#### [WORK TO COMPLETE]
Give the listing again character for character, but drop the images.

#### [EXTRACTED MATERIAL]
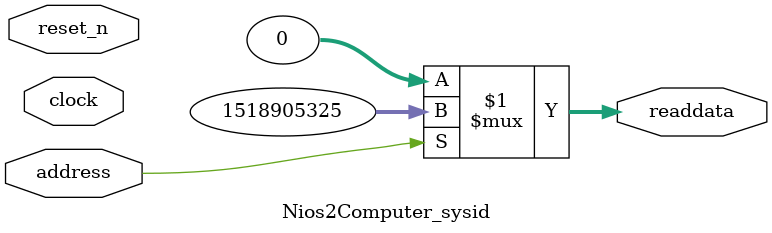
<source format=v>



// synthesis translate_off
`timescale 1ns / 1ps
// synthesis translate_on

// turn off superfluous verilog processor warnings 
// altera message_level Level1 
// altera message_off 10034 10035 10036 10037 10230 10240 10030 

module Nios2Computer_sysid (
               // inputs:
                address,
                clock,
                reset_n,

               // outputs:
                readdata
             )
;

  output  [ 31: 0] readdata;
  input            address;
  input            clock;
  input            reset_n;

  wire    [ 31: 0] readdata;
  //control_slave, which is an e_avalon_slave
  assign readdata = address ? 1518905325 : 0;

endmodule



</source>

#### [ANSWER BOX]
<source format=v>



// synthesis translate_off
`timescale 1ns / 1ps
// synthesis translate_on

// turn off superfluous verilog processor warnings 
// altera message_level Level1 
// altera message_off 10034 10035 10036 10037 10230 10240 10030 

module Nios2Computer_sysid (
               // inputs:
                address,
                clock,
                reset_n,

               // outputs:
                readdata
             )
;

  output  [ 31: 0] readdata;
  input            address;
  input            clock;
  input            reset_n;

  wire    [ 31: 0] readdata;
  //control_slave, which is an e_avalon_slave
  assign readdata = address ? 1518905325 : 0;

endmodule



</source>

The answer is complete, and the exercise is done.